I had never heard of him until I nearly plowed into Hackenberg while driving up a steep Sunset Boulevard incline recently in Pacific Palisades. The sight of him made me stop in astonishment. I waved Hackenberg down to find out how the hell he could crank up that hill with just one leg. He told me he’d begun his ride at Sunset and Vermont before climbing the Hollywood Hills, heading west on Mulholland, and then south down Sepulveda toward the sea. He would continue down the Strand bike path to Torrance and then back home through the heart of the city. By day’s end, Hackenberg would have 60 miles of hard tarmac under his wheels.
He didn’t always pedal his bike. Back in 1987, Hackenberg, riding with his wife on his new Honda 450 motorcycle, slammed into a car. He flew 30 feet through the air. “My head was like a bowling ball bouncing across the pavement, and I was lying in the street and could see that my wife of three months was lying in the gutter.” The gruesome accident cost him his left leg above the knee. “There were a lot of times when I didn’t want to live. It was a nightmare. I lost count of the operations.” After what he calls his “decade of crying,” Hackenberg took up bicycling sans prosthesis in 1999. It was good exercise as well as a way to recreate with his wife, who survived the accident.
Meeting Hackenberg, I felt ashamed. In the past, I’ve skated up to 90 miles a day across SoCal, but I did this with the benefit of two legs.
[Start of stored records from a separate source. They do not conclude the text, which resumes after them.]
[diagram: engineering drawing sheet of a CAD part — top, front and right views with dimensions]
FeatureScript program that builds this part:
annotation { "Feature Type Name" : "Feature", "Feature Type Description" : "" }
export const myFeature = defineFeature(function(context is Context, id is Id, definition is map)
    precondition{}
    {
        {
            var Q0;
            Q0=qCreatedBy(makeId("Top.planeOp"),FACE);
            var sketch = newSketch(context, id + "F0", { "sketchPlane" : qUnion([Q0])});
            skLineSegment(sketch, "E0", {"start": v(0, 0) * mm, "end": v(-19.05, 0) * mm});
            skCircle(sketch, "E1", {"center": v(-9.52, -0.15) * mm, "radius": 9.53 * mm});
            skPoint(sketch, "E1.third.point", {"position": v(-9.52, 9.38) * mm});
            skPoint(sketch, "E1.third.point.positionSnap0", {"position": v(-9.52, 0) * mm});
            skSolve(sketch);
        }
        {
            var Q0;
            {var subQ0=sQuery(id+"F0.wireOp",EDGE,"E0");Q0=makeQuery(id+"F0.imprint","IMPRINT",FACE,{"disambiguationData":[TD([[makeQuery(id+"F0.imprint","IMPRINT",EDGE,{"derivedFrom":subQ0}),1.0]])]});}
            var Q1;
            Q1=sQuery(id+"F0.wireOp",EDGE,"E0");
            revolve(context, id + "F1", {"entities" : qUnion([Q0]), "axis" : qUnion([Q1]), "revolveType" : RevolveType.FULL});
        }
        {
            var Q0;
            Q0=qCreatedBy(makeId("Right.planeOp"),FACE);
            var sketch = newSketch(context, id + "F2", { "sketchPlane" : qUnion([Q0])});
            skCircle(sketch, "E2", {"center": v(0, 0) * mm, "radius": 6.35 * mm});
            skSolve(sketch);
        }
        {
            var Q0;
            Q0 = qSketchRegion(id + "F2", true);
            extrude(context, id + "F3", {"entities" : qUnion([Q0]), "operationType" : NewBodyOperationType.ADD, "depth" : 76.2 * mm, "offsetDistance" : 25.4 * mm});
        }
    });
Or, I used to. This last year has been a tough one, and my feet have been gathering dust. After outfoxing death for more than a year, my father died of kidney cancer on November 30. And my drinking was out of hand — alternating between cheap vodka and boxed Franzia wine — and I was often flat-ass drunk by 6 p.m. A month after he died, my father appeared to me in a dream. Kicking back in an Elvis pompadour and a black leather suit, Pops told me that I’d soon join him on the other side if I didn’t kick the booze.
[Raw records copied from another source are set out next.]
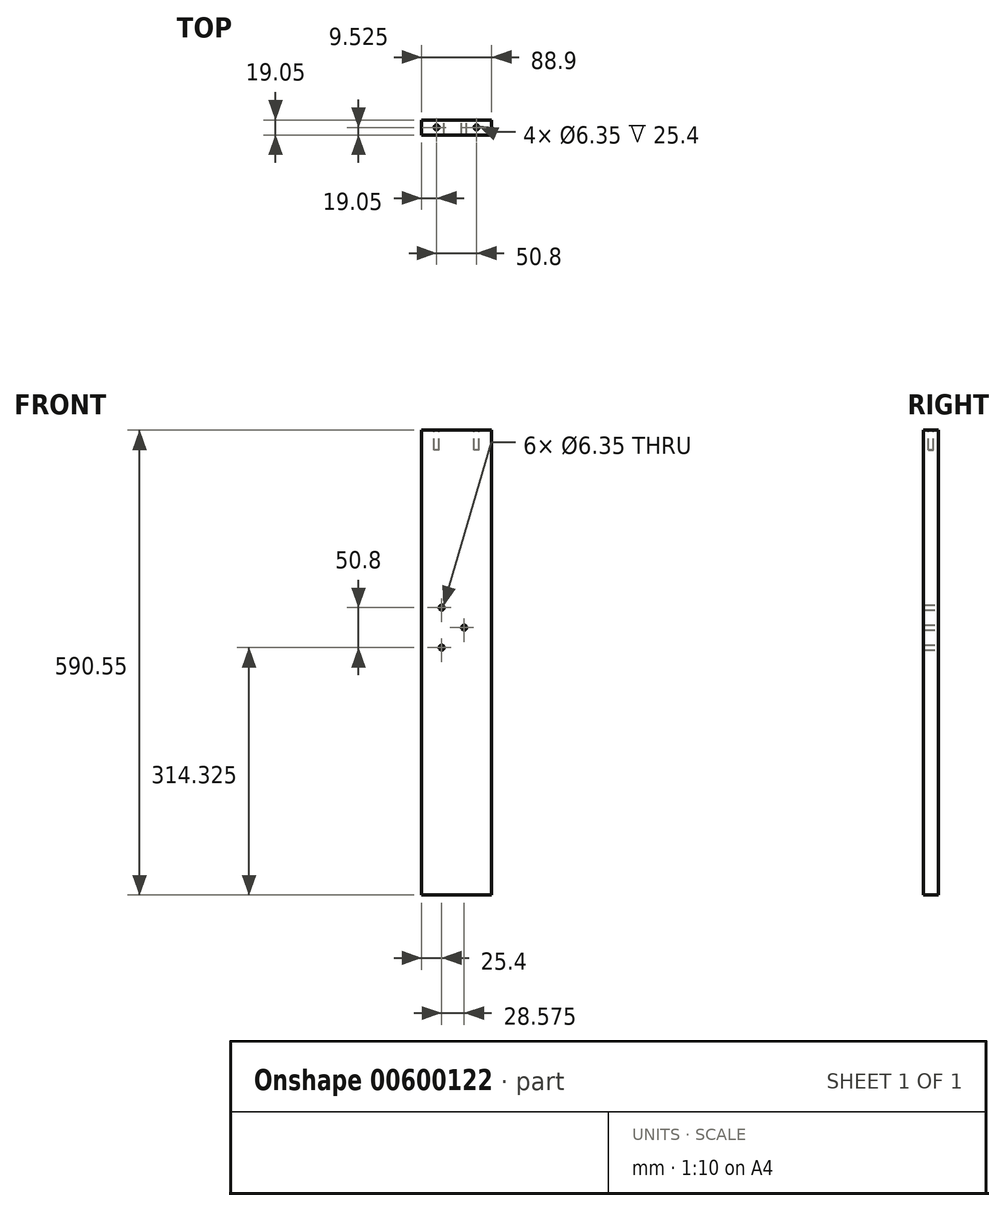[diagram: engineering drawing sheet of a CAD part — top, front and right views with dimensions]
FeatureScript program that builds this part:
annotation { "Feature Type Name" : "Feature", "Feature Type Description" : "" }
export const myFeature = defineFeature(function(context is Context, id is Id, definition is map)
    precondition{}
    {
        {
            var Q0;
            Q0=qCreatedBy(makeId("Front.planeOp"),FACE);
            var sketch = newSketch(context, id + "F0", { "sketchPlane" : qUnion([Q0])});
            skLineSegment(sketch, "E0.bottom", {"start": v(0, 0) * mm, "end": v(-88.9, 0) * mm});
            skLineSegment(sketch, "E0.top", {"start": v(0, 590.55) * mm, "end": v(-88.9, 590.55) * mm});
            skLineSegment(sketch, "E0.left", {"start": v(0, 0) * mm, "end": v(0, 590.55) * mm});
            skLineSegment(sketch, "E0.right", {"start": v(-88.9, 0) * mm, "end": v(-88.9, 590.55) * mm});
            skLineSegment(sketch, "E1", {"start": v(-63.5, 365.12) * mm, "end": v(-63.5, 314.33) * mm, "construction": true});
            skLineSegment(sketch, "E2", {"start": v(-63.5, 314.32) * mm, "end": v(-34.93, 339.72) * mm, "construction": true});
            skLineSegment(sketch, "E3", {"start": v(-34.93, 339.73) * mm, "end": v(-63.5, 365.12) * mm, "construction": true});
            skCircle(sketch, "E4", {"center": v(-63.5, 365.12) * mm, "radius": 3.18 * mm});
            skCircle(sketch, "E5", {"center": v(-34.93, 339.73) * mm, "radius": 3.18 * mm});
            skCircle(sketch, "E6", {"center": v(-63.5, 314.33) * mm, "radius": 3.18 * mm});
            skSolve(sketch);
        }
        {
            var Q0;
            Q0 = qSketchRegion(id + "F0", true);
            extrude(context, id + "F1", {"entities" : qUnion([Q0]), "depth" : 19.05 * mm, "offsetDistance" : 25.4 * mm});
        }
        {
            var Q0;
            Q0=makeQuery(id+"F1.opExtrude","SWEPT_FACE",FACE,{"disambiguationData":[OSD([sQuery(id+"F0.wireOp",EDGE,"E0.top")])]});
            var sketch = newSketch(context, id + "F2", { "sketchPlane" : qUnion([Q0])});
            skLineSegment(sketch, "E7.0.0", {"start": v(0, 0) * mm, "end": v(-88.9, 0) * mm, "construction": true});
            skLineSegment(sketch, "E7.0.1", {"start": v(-88.9, 0) * mm, "end": v(-88.9, -19.05) * mm, "construction": true});
            skLineSegment(sketch, "E7.0.2", {"start": v(-88.9, -19.05) * mm, "end": v(0, -19.05) * mm, "construction": true});
            skLineSegment(sketch, "E7.0.3", {"start": v(0, -19.05) * mm, "end": v(0, 0) * mm, "construction": true});
            skLineSegment(sketch, "E8", {"start": v(-88.9, -9.53) * mm, "end": v(-69.85, -9.53) * mm, "construction": true});
            skLineSegment(sketch, "E9", {"start": v(-69.85, -9.53) * mm, "end": v(-19.05, -9.53) * mm, "construction": true});
            skLineSegment(sketch, "E10", {"start": v(-19.05, -9.52) * mm, "end": v(0, -9.52) * mm, "construction": true});
            skCircle(sketch, "E11", {"center": v(-69.85, -9.53) * mm, "radius": 3.18 * mm});
            skCircle(sketch, "E12", {"center": v(-19.05, -9.52) * mm, "radius": 3.18 * mm});
            skSolve(sketch);
        }
        {
            var Q0;
            Q0 = qSketchRegion(id + "F2", true);
            extrude(context, id + "F3", {"entities" : qUnion([Q0]), "operationType" : NewBodyOperationType.REMOVE, "oppositeDirection" : true, "depth" : 25.4 * mm, "offsetDistance" : 25.4 * mm});
        }
    });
I corked the bottle the next day and haven’t imbibed since. But I still wasn’t skating like the old healthy days. And in comes Hackenberg, this one-legged man, who had gone through hell. After parting that day in the Palisades, I headed to Venice, strapped on my skates and went for a 15-mile jaunt. And again the next day. And the next.
“I’ll be completely candid,” Hackenberg said after I told him what I’d done. “I’m not doing the riding to inspire people. Sure, I guess it does inspire people, I know that, and a lot of them tell me so. But I have to go out and live, live life. That may be the whole message to this. Live your life — you create it.”
Hackenberg eyed me with a gleam as he took off to join the race. He finished with the top 75 riders in a blistering time of one hour, seven minutes.